■ **Stored data**
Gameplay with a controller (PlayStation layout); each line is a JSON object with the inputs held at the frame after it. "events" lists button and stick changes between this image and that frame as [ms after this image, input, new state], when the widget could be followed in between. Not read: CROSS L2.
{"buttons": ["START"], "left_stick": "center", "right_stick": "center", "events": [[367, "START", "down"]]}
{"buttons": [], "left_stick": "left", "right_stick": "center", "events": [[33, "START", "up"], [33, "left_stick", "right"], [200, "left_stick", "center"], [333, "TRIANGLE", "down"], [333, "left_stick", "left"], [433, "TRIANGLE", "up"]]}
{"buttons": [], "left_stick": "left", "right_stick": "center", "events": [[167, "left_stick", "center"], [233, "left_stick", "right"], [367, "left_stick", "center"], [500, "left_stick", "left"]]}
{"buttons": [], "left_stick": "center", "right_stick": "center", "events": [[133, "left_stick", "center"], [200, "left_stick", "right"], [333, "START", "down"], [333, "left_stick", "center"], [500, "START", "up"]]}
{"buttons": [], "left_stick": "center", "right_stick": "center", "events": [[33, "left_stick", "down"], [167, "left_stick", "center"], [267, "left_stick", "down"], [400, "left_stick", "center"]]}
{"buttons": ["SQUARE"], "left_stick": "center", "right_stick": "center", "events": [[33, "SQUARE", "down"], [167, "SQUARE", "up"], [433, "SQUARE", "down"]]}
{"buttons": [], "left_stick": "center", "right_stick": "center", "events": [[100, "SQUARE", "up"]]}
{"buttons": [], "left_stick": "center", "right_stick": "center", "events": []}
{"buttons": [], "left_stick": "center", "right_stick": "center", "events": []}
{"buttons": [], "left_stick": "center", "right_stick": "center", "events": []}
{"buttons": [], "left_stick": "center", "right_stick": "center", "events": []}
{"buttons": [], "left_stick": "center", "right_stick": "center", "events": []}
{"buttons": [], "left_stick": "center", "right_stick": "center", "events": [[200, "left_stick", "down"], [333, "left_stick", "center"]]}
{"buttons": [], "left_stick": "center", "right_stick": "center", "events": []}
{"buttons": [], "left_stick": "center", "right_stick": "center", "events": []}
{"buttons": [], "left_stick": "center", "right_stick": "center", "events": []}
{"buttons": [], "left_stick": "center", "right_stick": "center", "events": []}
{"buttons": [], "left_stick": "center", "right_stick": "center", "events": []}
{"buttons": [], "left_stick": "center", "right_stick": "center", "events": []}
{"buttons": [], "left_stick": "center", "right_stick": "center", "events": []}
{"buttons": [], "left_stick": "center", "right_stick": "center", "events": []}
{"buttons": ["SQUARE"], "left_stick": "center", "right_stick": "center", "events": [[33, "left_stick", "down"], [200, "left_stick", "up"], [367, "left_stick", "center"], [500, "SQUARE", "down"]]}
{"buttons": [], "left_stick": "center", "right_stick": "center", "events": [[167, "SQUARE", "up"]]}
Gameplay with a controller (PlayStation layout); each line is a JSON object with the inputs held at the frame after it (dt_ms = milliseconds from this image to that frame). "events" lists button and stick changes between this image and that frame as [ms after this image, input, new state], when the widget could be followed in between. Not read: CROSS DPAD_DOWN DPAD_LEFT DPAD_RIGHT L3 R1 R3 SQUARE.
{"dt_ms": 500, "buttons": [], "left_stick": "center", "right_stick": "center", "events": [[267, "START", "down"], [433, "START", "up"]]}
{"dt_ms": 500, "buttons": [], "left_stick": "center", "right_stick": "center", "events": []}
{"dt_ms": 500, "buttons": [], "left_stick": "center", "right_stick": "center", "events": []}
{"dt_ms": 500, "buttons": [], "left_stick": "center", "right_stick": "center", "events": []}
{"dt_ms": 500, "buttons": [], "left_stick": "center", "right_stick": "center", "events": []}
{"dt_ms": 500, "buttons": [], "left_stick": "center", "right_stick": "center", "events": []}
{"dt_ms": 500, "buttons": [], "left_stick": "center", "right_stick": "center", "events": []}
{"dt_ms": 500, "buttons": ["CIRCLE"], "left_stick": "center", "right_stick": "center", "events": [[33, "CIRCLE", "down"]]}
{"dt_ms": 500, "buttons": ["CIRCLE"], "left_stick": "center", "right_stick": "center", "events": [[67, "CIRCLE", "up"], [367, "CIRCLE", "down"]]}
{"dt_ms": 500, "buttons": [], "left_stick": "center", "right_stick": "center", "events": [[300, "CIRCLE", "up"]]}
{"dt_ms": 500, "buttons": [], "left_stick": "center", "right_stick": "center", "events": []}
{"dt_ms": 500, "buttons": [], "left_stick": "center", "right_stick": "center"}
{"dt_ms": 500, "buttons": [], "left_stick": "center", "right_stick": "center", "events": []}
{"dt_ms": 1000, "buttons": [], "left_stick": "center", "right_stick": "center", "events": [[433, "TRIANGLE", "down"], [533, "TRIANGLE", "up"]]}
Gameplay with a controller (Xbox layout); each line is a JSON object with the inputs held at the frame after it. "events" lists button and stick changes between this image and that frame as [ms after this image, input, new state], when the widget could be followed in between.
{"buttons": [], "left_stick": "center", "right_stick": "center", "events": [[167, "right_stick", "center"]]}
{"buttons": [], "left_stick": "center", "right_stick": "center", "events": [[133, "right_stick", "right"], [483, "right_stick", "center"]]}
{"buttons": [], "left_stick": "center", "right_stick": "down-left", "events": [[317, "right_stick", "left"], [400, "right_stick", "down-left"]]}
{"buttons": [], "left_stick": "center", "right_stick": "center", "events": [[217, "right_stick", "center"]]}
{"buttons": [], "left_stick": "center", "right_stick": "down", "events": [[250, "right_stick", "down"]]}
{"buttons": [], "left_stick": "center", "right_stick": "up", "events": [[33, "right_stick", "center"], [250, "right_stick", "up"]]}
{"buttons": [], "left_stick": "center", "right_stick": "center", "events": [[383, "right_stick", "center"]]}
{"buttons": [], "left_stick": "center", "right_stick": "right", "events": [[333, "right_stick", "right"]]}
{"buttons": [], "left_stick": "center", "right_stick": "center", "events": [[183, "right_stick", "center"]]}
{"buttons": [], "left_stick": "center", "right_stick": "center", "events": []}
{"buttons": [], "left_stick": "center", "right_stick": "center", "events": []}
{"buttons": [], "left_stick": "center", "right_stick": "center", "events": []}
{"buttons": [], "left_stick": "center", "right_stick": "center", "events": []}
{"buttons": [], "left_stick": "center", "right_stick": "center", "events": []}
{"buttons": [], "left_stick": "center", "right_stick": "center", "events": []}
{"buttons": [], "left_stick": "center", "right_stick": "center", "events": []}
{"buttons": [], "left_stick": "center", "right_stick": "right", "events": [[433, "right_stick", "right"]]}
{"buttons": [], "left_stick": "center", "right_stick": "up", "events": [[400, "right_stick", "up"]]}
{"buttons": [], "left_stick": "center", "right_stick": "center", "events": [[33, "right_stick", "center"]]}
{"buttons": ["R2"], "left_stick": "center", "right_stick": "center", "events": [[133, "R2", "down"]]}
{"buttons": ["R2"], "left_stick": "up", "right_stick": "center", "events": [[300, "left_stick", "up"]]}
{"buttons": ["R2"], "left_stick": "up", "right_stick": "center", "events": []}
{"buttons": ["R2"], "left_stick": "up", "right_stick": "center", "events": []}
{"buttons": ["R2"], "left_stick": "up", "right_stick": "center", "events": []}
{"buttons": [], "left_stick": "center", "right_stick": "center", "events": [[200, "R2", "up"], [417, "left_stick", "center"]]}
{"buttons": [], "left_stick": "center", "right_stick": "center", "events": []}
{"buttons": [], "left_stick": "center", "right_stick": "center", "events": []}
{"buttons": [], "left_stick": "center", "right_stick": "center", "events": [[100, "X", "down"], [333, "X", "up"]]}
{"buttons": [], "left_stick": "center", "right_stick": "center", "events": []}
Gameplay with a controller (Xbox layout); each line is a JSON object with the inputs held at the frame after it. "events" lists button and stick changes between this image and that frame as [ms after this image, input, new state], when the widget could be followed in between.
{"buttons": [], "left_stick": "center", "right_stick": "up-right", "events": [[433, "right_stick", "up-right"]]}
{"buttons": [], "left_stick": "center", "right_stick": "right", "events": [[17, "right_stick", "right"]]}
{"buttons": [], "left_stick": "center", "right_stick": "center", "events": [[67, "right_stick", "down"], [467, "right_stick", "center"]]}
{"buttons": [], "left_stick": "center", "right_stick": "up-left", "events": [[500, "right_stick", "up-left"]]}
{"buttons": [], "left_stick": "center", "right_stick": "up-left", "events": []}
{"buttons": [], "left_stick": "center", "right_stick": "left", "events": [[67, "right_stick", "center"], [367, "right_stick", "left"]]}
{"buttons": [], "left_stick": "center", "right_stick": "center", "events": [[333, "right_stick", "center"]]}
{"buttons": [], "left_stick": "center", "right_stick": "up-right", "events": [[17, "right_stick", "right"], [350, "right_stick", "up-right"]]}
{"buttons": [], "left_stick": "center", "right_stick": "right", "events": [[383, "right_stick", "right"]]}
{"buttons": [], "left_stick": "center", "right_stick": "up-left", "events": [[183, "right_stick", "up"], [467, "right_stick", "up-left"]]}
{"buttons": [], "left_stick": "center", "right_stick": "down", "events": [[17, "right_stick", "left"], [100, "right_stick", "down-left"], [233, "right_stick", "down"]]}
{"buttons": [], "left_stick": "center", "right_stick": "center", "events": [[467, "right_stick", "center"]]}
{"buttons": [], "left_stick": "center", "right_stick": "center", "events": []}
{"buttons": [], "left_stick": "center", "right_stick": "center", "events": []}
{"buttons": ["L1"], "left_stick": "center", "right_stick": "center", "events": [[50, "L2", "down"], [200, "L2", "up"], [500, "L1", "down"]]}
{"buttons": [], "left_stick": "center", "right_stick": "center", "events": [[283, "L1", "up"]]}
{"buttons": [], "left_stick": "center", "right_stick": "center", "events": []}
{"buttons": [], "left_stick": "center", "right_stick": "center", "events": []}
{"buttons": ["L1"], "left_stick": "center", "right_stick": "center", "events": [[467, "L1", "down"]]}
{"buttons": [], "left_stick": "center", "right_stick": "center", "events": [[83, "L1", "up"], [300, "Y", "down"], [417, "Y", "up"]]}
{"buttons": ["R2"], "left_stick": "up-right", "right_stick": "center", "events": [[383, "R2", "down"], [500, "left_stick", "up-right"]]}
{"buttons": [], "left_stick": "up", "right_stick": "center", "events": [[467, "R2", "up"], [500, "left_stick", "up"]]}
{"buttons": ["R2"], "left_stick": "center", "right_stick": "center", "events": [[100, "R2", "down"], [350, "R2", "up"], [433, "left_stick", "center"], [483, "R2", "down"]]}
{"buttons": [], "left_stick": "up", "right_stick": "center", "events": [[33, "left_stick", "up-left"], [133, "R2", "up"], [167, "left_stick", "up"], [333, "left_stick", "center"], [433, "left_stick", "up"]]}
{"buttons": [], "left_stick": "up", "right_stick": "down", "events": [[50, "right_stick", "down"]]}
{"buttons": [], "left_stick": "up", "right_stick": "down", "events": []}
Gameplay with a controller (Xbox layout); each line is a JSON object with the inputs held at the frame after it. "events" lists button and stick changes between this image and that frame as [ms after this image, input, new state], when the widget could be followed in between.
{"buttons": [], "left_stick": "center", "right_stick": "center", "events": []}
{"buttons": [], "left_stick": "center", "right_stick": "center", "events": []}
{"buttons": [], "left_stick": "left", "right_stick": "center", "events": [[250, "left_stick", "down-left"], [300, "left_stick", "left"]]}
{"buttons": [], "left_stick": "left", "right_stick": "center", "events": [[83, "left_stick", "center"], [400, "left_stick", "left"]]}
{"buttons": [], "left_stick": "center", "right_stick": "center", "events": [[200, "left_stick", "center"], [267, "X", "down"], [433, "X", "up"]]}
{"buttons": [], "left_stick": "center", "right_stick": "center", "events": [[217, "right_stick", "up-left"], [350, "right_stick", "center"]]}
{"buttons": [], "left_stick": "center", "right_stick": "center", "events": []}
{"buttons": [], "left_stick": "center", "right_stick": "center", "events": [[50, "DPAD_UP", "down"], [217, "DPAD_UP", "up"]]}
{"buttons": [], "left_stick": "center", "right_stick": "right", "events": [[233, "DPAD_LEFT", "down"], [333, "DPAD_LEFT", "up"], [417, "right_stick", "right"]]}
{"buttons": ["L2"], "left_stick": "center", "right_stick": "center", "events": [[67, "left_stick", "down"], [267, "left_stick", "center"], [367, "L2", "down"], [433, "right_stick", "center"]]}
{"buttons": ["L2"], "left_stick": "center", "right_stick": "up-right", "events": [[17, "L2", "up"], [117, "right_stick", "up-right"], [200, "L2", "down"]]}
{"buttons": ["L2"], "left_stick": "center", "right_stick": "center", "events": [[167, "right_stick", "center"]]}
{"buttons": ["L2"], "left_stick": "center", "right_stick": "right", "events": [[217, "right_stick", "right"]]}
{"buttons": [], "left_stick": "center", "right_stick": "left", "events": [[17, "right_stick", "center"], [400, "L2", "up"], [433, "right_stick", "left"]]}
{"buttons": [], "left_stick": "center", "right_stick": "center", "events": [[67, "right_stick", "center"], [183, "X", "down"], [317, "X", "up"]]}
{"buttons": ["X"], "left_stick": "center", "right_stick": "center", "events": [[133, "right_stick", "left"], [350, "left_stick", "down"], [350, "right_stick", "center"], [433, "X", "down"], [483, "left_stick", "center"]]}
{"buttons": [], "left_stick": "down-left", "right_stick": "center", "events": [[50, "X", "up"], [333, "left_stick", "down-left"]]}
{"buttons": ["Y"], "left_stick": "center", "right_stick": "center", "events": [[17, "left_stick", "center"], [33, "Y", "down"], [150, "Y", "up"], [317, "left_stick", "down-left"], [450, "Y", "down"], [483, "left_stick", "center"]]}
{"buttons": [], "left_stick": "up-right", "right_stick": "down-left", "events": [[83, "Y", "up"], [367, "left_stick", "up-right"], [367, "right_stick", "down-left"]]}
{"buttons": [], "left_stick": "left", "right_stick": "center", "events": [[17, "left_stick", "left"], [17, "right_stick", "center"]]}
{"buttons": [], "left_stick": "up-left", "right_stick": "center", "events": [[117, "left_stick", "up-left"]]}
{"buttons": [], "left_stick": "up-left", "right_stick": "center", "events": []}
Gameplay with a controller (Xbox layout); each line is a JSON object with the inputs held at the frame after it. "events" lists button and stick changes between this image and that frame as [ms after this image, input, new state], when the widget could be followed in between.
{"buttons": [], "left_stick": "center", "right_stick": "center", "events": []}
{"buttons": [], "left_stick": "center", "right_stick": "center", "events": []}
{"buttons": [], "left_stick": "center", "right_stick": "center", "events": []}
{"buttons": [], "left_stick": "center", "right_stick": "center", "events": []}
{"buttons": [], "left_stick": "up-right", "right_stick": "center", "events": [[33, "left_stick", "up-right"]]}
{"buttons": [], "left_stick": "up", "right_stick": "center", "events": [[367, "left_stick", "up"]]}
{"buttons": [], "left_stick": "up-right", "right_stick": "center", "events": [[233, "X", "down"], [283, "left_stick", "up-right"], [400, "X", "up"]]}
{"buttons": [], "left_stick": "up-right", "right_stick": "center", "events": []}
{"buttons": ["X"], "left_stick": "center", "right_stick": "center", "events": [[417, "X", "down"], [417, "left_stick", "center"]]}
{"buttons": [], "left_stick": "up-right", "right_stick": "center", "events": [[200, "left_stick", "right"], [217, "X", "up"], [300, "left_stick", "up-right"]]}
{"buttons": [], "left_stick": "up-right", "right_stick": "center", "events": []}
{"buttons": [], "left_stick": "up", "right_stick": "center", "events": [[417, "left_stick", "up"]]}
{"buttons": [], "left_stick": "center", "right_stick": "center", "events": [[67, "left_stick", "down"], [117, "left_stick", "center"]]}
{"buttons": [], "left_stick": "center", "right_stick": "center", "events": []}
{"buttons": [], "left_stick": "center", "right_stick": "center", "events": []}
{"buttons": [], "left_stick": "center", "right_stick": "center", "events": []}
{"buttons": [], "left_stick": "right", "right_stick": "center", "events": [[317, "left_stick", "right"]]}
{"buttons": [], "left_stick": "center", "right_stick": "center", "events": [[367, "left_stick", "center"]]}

■ **Exercise aim**
Please find, in the entries above, every line where "CROSS" occurs, and copy it.

■ **Solved exercise**
Gameplay with a controller (PlayStation layout); each line is a JSON object with the inputs held at the frame after it. "events" lists button and stick changes between this image and that frame as [ms after this image, input, new state], when the widget could be followed in between. Not read: CROSS L2.
Gameplay with a controller (PlayStation layout); each line is a JSON object with the inputs held at the frame after it (dt_ms = milliseconds from this image to that frame). "events" lists button and stick changes between this image and that frame as [ms after this image, input, new state], when the widget could be followed in between. Not read: CROSS DPAD_DOWN DPAD_LEFT DPAD_RIGHT L3 R1 R3 SQUARE.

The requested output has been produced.